Toys need to move in an interesting way to garner your cat’s attention. Here are some things to try. Visit a pet product store—or even a hobby shop—and get a package of pheasant feathers. Cats rarely can resist them. The feather can be “snaked” along the floor for the cat to chase, or even held overhead for the cat to grapple. Playing a game with a “disappearing” feather really revs up some cats. Use an old shirt or pillow, and thread the long feather (or a piece of yarn), underneath and slowly pull it so it “hides” right in front of the cat’s eyes.
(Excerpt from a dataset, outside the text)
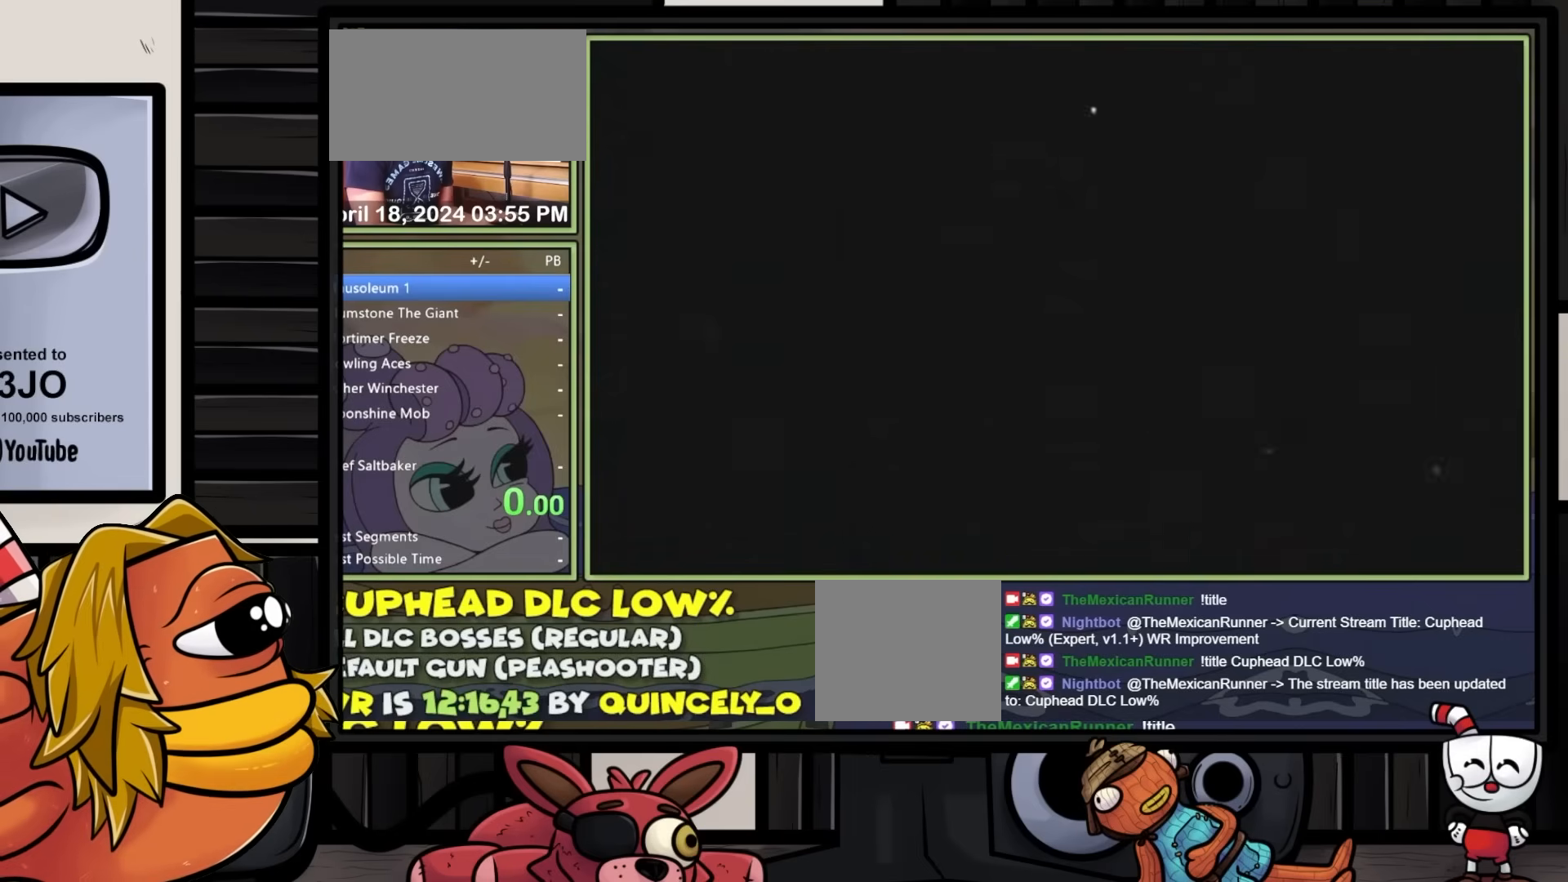
{"buttons": [], "events": [[50, "START", "down"], [100, "START", "up"], [183, "START", "down"], [233, "START", "up"], [300, "START", "down"], [333, "START", "up"], [417, "START", "down"], [467, "START", "up"]]}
The cat can go nuts trying to grab it before the feather disappears.
Fishing pole lure toys really tickle the fancy of many cats. Forget the boring yarn, go for “Da Bird” toy with a fluttering feather on the end of the line that flies through the air. Cat product stores feature these lure toys, as well as feather wands called “cat teases” in a variety of styles. Some have bells, or shiny mylar, rattles and more that keep cats intrigued. Or you can try other cheap thrills with homemade toys.